Demonstrators march on Supreme Court to demand judicial reform
Pro-government demonstrators marched in Buenos Aires on Tuesday to demand a reform of the judicial system and changes in the Supreme Court.
Several thousand pro-government demonstrators marched in Buenos Aires on Tuesday to demand a reform of the judicial system and sweeping changes in the Supreme Court, as Frente de Todos ramped up its pressure on the Judiciary.
The march, led by Kirchnerite groups from the ruling coalition and supported by the government of Alberto Fernández, human rights organisations and trade unions, denounced the alleged bias of the Judiciary to the benefit of the opposition and against, mainly, Vice-President Cristina Fernández de Kirchner, who faces several corruption cases against her dating back to her two terms as president (2007-2015).
Federal Judge Juan Ramos Padilla, one of the organisers of the rally, which took place in front of the Palacio de los Tribunales in Buenos Aires, argued that "the people need equal justice” in an address.
“The Supreme Court should resign, to start building a Judiciary that serves us all,” he declared in his speech.

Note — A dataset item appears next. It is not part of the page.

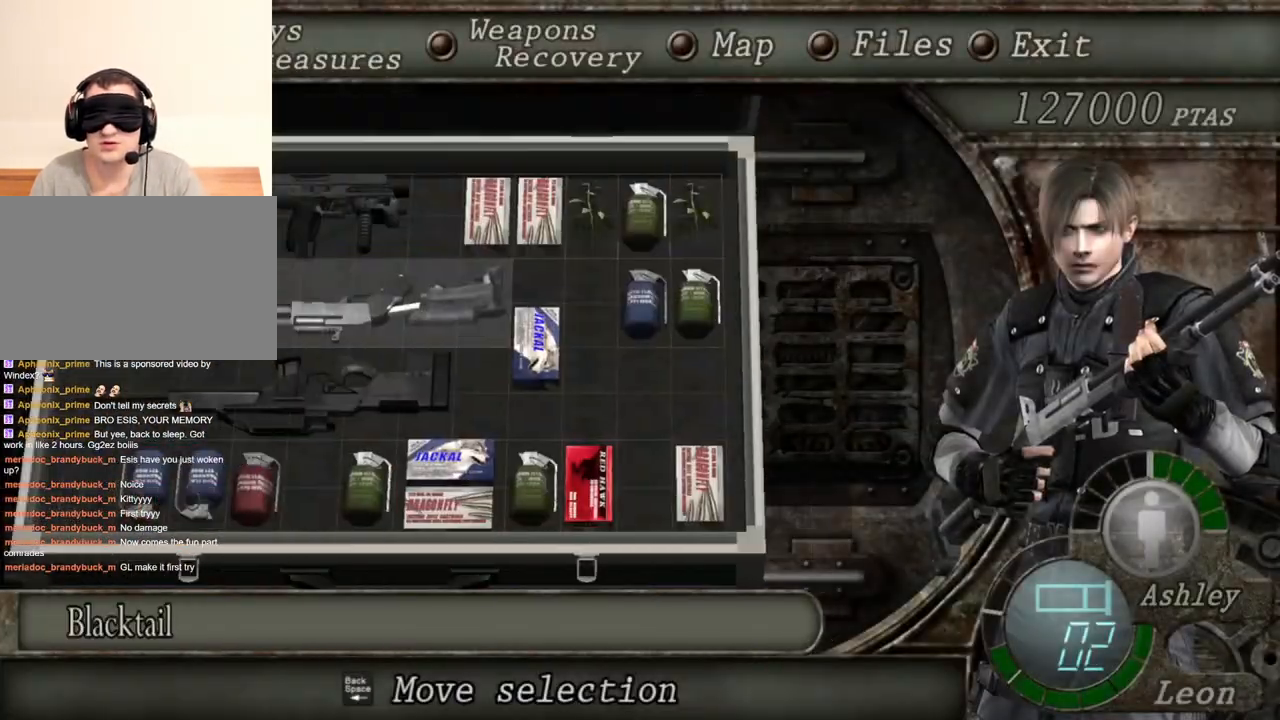
{"keys": [], "mouse": [], "events": []}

Protesters also demanded that judges investigate recent allegations of state espionage against political leaders and trade unionists, a plot prosecutors allege was organised by the government of the centre-right former president Mauricio Macri (2015-2019).

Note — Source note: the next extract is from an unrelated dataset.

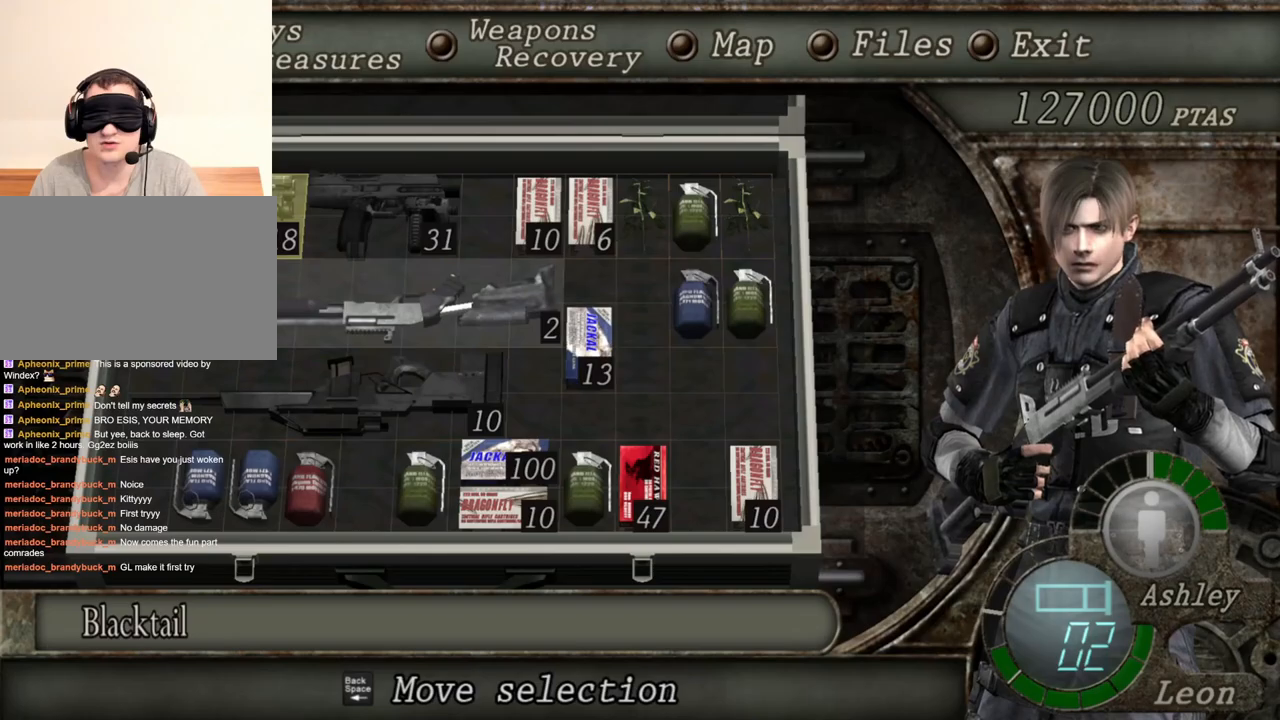
{"keys": [], "mouse": [], "events": []}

Oscar Medina, a state bank employee, told AFP that he took part in Tuesday’s march because "a Supreme Court is the highest court in a country and it should judge for the entire population, not belong to powerful groups."
A few days earlier, the opposition Juntos por el Cambio coalition coalition, of which Macri is a leader, described the march as a "coup” against the republic.
"They have tried to justify the corruption cases by attributing them to a non-existent and crude ‘lawfare’," a term that Kirchnerites have used to denounce graft cases against ex-public officials, the centre-right alliance said in a statement.
‘Aristocracy’
President Fernández has been pushing for judicial reform and wants to prevent "decision-making power from being concentrated in a small number of judges who have the power to hear and decide on almost all cases with institutional relevance," he told Congress in 2020.
The reform package, which Congress will continue to debate this year, includes the creation of new courts to redistribute cases and reduce the influence of the 12 federal tribunals that investigate the most politically sensitive cases. It also calls for the creation of a ‘Tribunal de Garantías’ (“Court of Guarantees”) that would limit the Supreme Court to constitutional issues.
For the opposition, this is an attempt to create a justice system more favourable to the ruling coalition, especially in terms of the cases involving Fernández de Kirchner, which sooner or later will reach the nation’s highest tribunal.
For the vice-president, Argentina's judicial officials "seem to constitute an aristocracy," as she recently to a judge prosecuting her.
Last week, speaking in Honduras, Fernández de Kirchner stated that "in the same way that military coups were financed” in the past, “judicial coups are beginning to be financed in Latin America.”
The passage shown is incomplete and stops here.